Because even the most creative brainstorming session will typically have a clearly formulated goal, but how do you arrive at formulating one that is interesting enough to be worth your while?

Well, you let your mind wander, you interact with people with different experiences and mindsets, you let your assumptions be challenged and you do all these things in a completely unstructured manner. A free-floating state of mind that can only exist in the cracks between sessions of serious business.

I think the zen of fika is captured best by the Cheshire Cat:

“Would you tell me, please, which way I ought to go from here?”

“That depends a good deal on where you want to get to,” said the Cat.

“I don’t much care where” said Alice.

“Then it doesn’t matter which way you go” said the Cat.

“–so long as I get SOMEWHERE” Alice added as an explanation.

“Oh, you’re sure to do that” said the Cat, “if you only walk long enough.”

I used to be too impatient to spend much time in this mode.

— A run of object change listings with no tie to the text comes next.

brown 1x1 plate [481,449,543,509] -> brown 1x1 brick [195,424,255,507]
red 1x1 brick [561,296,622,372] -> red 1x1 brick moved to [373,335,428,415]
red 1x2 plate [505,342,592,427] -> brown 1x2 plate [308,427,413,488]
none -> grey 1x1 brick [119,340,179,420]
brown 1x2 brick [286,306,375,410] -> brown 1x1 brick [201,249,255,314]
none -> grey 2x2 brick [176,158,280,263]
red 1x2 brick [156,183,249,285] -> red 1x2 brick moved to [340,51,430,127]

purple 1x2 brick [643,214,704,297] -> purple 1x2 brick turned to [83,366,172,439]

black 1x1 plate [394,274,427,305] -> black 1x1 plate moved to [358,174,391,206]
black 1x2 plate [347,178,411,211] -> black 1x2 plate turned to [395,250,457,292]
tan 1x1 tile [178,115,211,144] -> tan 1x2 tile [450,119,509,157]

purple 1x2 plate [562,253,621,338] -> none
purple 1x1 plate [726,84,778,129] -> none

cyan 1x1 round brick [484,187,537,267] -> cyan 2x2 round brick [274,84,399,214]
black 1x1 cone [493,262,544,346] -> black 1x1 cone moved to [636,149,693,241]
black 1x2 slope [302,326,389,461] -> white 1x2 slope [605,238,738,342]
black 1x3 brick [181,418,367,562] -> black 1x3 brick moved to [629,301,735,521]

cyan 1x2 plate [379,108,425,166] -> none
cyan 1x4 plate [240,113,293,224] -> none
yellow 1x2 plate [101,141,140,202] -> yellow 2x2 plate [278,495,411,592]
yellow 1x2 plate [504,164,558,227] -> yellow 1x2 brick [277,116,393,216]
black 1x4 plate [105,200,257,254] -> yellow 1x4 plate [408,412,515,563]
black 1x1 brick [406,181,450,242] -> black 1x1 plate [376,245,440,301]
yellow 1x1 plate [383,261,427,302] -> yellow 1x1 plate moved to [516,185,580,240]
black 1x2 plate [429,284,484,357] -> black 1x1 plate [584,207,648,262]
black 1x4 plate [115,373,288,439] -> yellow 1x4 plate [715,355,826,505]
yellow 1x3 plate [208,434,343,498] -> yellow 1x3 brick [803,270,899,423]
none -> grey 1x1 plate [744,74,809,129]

In fact I once had a boss telling me he was happy with my overall performance but would like to see me spend more time at fika. I totally get what he meant now.

I guess the forced remote work during lockdown was what really made me see how much I’d come to value the fika. Sure there were some vain efforts made to have zoom-based emulations, but they really just proved that certain types of activities simply doesn’t translate well. I guess you’d be similarly disappointed if you’d try to pull a theatre troupe together for remote rehearsals, the magic simply isn’t happening.